I. Management of Medical Records and Systems

Privacy laws and professional standards require physicians to protect patient personal information and to meet the standards for records and systems management prescribed by the College of Physicians and Surgeons. 

Contracting with a service provider or acting as an employee doesn’t automatically relieve a physician of the duty to satisfy him or herself that the standards are met.
 

Guidelines

Physicians should take steps to inform themselves of the information management procedures of the organization in which they practice, and satisfy themselves that such practices meet the minimum legal and professional standards.  

It is good business practice to create and maintain a business continuity plan to ensure that medical records and other records containing Patient Information are protected from loss through (or corruption by) a range of possible external threats, acts of God, or error.  

The Practice should have policies that address confidentiality, access, privacy, security, and employee and health care provider rights and responsibilities.  

Use and disclosure of Patient Information for research should also be addressed in a policy document. Legal advice as to the requirement for notice to the patient should be obtained, if medical records are used in the course of research.  

It is important to create a retention policy to ensure that medical records are not destroyed prematurely.  Care should be taken to refer to legal limitation periods. The physician may also wish to consult their insurer.  

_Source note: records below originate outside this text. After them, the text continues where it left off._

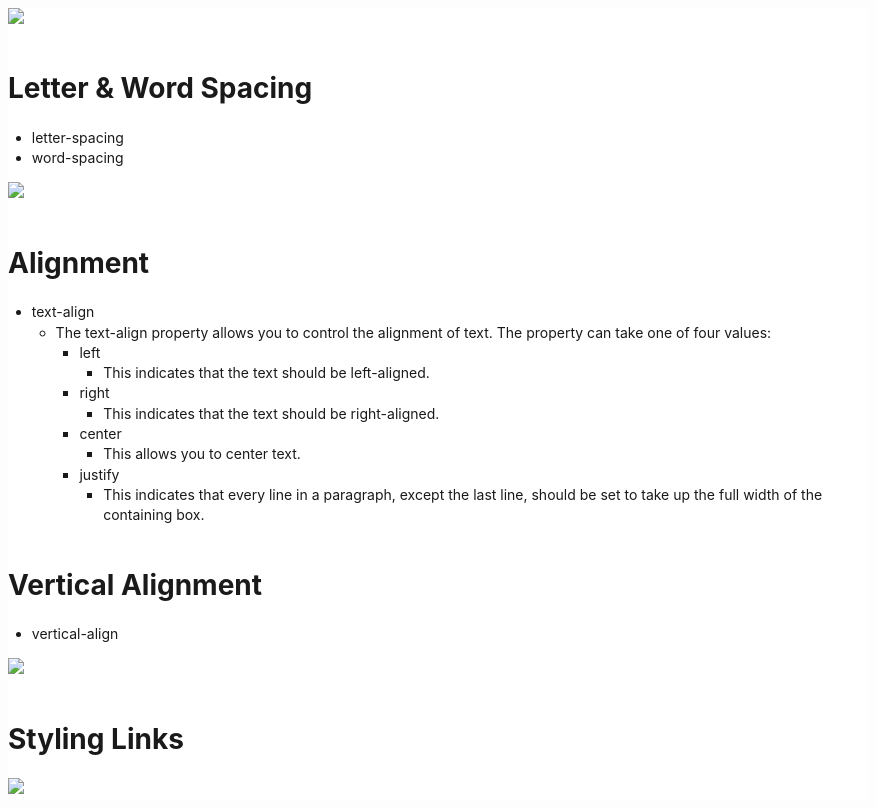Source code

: <img src="https://iamvdo.me/content/01-blog/30-css-avance-metriques-des-fontes-line-height-et-vertical-align/css-metrics-results-line-height.png">

# Letter & Word Spacing
* letter-spacing 
* word-spacing

<img src="https://slideplayer.com/slide/14361379/89/images/24/CSS+Properties%3A+letter%2Fword+spacing.jpg">

# Alignment
* text-align
  - The text-align property allows you to control the alignment of text. The property can take one of four values:
    - left
      - This indicates that the text should be left-aligned.
    - right
      - This indicates that the text should be right-aligned.
    - center
      - This allows you to center text.
    - justify
      - This indicates that every line in a paragraph, except the last line, should be set to take up the full width of the containing box.

# Vertical Alignment
* vertical-align
<img src="https://iamvdo.me/content/01-blog/30-css-avance-metriques-des-fontes-line-height-et-vertical-align/vertical-align-top-bottom-text.png">

# Styling Links


<img src="https://digicompdiy.files.wordpress.com/2013/10/screen-shot-2013-10-06-at-11-12-45-am.png">

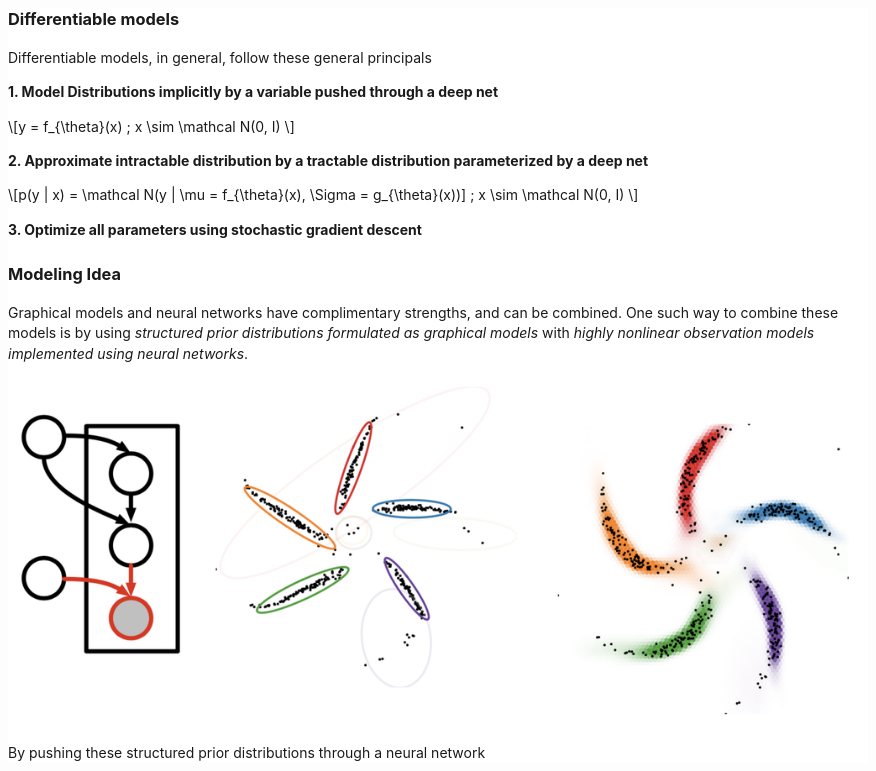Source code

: ### Differentiable models

Differentiable models, in general, follow these general principals

__1. Model Distributions implicitly by a variable pushed through a deep net__

\\[y = f_{\theta}(x) ; x \sim \mathcal N(0, I) \\]

__2. Approximate intractable distribution by a tractable distribution parameterized by a deep net__

\\[p(y | x) = \mathcal N(y | \mu = f_{\theta}(x), \Sigma = g_{\theta}(x))]  ; x \sim \mathcal N(0, I) \\]

__3. Optimize all parameters using stochastic gradient descent__

### Modeling Idea

Graphical models and neural networks have complimentary strengths, and can be combined. One such way to combine these models is by using _structured prior distributions formulated as graphical models_ with _highly nonlinear observation models implemented using neural networks_.

![](../img/lecture_1_16.png)

By pushing these structured prior distributions through a neural network
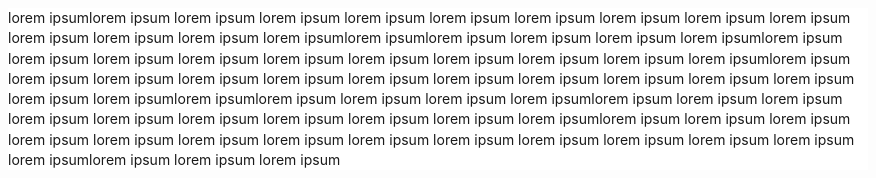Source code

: lorem ipsumlorem ipsum
lorem ipsum
lorem ipsum
lorem ipsum
lorem ipsum
lorem ipsum
lorem ipsum
lorem ipsum
lorem ipsum
lorem ipsum
lorem ipsum
lorem ipsum
lorem ipsumlorem ipsumlorem ipsum
lorem ipsum
lorem ipsum
lorem ipsumlorem ipsum
lorem ipsum
lorem ipsum
lorem ipsum
lorem ipsum
lorem ipsum
lorem ipsum
lorem ipsum
lorem ipsum
lorem ipsumlorem ipsum
lorem ipsum
lorem ipsum
lorem ipsum
lorem ipsum
lorem ipsum
lorem ipsum
lorem ipsum
lorem ipsum
lorem ipsum
lorem ipsum
lorem ipsum
lorem ipsumlorem ipsumlorem ipsum
lorem ipsum
lorem ipsum
lorem ipsumlorem ipsum
lorem ipsum
lorem ipsum
lorem ipsum
lorem ipsum
lorem ipsum
lorem ipsum
lorem ipsum
lorem ipsum
lorem ipsumlorem ipsum
lorem ipsum
lorem ipsum
lorem ipsum
lorem ipsum
lorem ipsum
lorem ipsum
lorem ipsum
lorem ipsum
lorem ipsum
lorem ipsum
lorem ipsum
lorem ipsum
lorem ipsumlorem ipsum
lorem ipsum
lorem ipsum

The Practice should ensure that prior to disposal of any electronic device that contains or may contain Personal Health Information, the device is securely electronically wiped (consider the Government of Canada standards for Clearing and Declassifying of Electronic Data Storage Devices)  or the memory physically destroyed, in order to eliminate any risk of a Privacy Breach. 

Finally, it is recommended that the Practice implement security protocols to protect personal information held in an electronic system. Such protocols could include:

  • The use of a unique user name and password.
  • Password rules regarding minimum length and complexity.
  • Ongoing authentication and monitoring of user names and password use.
  • Role-based access, and access tracked by credentials.
  • Firewalls, secure back-up and recovery processes, and intrusion detection tools.
  • End-to-end encryption including encrypting backup data, and electronic transmissions where remote access to the system is provided.
  • Maintenance of a secure processing environment including but not limited to the timely application of upgrades, patches, fixes, and updates to operating systems and applications.
  • Timely audits of physical and network systems logs, including user credentials.
  • Ensure that no Patient Information can be downloaded and/or stored on any mobile computing device [unless such device is enabled with software that automatically encrypts the Patient Information upon being downloaded].
  • Reasonable and effective administrative and procedural security for any paper-based records throughout their life cycle, including locked cabinets, secure shredding and secure storage and archiving.
  • A Privacy Breach protocol that provides for a timely response to any suspected or actual Privacy Breach, and where required by Applicable Law, for timely notification to any Patient whose personal information is involved in same.
  • Appropriate training, user support, and discipline for breach of policy.

Appendix B contains sample contractual terms that are based on best practices for ensuring the privacy and security of personal information. They should be modified as necessary to describe the physician’s particular context.